In particular, the warning urges infosec pros to watch for activity from the PRC state-sponsored cyber group known to researchers as Volt Typhoon (also called Vanguard Panda, Bronze Silhoutte, Dev-0391, UNC3236, Voltzite, and Insidious Taurus by different researchers).
“The U.S. authoring agencies have confirmed that Volt Typhoon has compromised the IT environments of multiple critical infrastructure organizations—primarily in communications, energy, transportation systems, and water and wastewater systems sectors—in the continental and non-continental United States and its territories, including Guam.” the warning says.
“Volt Typhoon’s choice of targets and pattern of behavior is not consistent with traditional cyber espionage or intelligence gathering operations, and the U.S. authoring agencies assess with high confidence that Volt Typhoon actors are pre-positioning themselves on IT networks to enable lateral movement to OT assets to disrupt functions. The U.S. authoring agencies are concerned about the potential for these actors to use their network access for disruptive effects in the event of potential geopolitical tensions and/or military conflicts.”
The Canadian Centre for Cyber Security believes that the direct threat to Canada’s critical infrastructure from PRC state-sponsored actors is likely lower than that to U.S. infrastructure, the warning says. But, it adds, should U.S. infrastructure be disrupted, Canada would likely be affected as well, due to cross-border integration of critical infrastructure providers.
Public warnings of Volt Typhoon emerged last May in a report from Microsoft. It said the group has targeted critical infrastructure organizations in Guam and elsewhere in the United States since 2021, probably for espionage. Its tools include the KV botnet for distributing malware.
Then, in December, researchers at Lumen Technologies reported details about the KV botnet. Researchers at SecurityScorecard followed up with a report that Volt Typhoon had compromised two models of vulnerable end-of-life routers from Cisco Systems in December.
Fighting back, last month the U.S. disabled Volt Typhoon’s botnet of hundreds of U.S.-based small office/home office (SOHO) routers that were distributing malware.

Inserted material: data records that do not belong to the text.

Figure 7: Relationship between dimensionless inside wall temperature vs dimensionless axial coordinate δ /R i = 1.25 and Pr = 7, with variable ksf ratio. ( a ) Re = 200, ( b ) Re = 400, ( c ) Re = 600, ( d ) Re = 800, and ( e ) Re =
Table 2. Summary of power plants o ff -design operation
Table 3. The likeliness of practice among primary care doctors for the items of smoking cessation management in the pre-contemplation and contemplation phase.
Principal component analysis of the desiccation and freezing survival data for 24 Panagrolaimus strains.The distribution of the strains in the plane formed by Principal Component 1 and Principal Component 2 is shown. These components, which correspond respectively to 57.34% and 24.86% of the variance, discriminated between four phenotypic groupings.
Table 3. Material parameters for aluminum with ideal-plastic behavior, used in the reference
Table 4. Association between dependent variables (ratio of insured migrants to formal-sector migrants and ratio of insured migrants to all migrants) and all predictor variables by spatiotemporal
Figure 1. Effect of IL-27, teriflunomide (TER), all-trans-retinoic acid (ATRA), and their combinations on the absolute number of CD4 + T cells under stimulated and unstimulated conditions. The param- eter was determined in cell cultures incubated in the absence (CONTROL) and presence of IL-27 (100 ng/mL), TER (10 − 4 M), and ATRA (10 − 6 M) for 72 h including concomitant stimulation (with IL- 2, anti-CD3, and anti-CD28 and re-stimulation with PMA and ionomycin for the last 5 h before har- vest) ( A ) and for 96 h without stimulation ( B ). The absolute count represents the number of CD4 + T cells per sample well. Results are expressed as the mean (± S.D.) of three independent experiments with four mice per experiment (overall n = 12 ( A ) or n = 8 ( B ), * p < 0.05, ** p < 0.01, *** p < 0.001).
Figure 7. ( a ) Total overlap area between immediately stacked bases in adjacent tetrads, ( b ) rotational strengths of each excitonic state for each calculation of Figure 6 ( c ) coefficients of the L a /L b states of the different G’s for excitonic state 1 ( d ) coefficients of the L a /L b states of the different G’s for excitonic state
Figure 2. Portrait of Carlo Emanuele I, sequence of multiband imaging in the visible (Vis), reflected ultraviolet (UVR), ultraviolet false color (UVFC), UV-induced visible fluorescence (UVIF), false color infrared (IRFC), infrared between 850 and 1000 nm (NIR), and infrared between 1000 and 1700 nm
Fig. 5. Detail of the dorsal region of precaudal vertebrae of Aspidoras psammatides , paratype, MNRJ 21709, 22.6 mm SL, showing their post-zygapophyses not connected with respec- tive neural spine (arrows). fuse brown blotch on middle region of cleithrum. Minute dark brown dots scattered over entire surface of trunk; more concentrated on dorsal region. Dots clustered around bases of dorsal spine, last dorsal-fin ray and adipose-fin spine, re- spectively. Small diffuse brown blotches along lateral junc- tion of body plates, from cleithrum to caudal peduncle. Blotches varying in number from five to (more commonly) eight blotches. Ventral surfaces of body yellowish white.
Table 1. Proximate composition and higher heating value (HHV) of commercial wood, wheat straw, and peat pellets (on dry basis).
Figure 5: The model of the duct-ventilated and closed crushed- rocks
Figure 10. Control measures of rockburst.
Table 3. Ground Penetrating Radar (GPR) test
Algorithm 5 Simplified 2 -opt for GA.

Volt Typhoon will compromise a network in various ways, including password cracking, leveraging stolen credentials, and exploiting hardware or software vulnerabilities. In one confirmed compromise, the report says, Volt Typhoon actors likely obtained initial access by exploiting CVE-2022-42475 in a network perimeter FortiGate 300D firewall that was not patched.
After establishing a foothold, a favoured tactic is to use common tools already on a victim’s IT or OT network (also called living-off-the-land) to hide and maintain persistence on the network. “Evidence of their meticulous approach is seen in instances where they repeatedly exfiltrate domain credentials, ensuring access to current and valid accounts,” says the warning.
The warning also links to mitigations that critical infrastructure providers — including utilities, financial institutions, transportation firms, hospitals and others — should act on.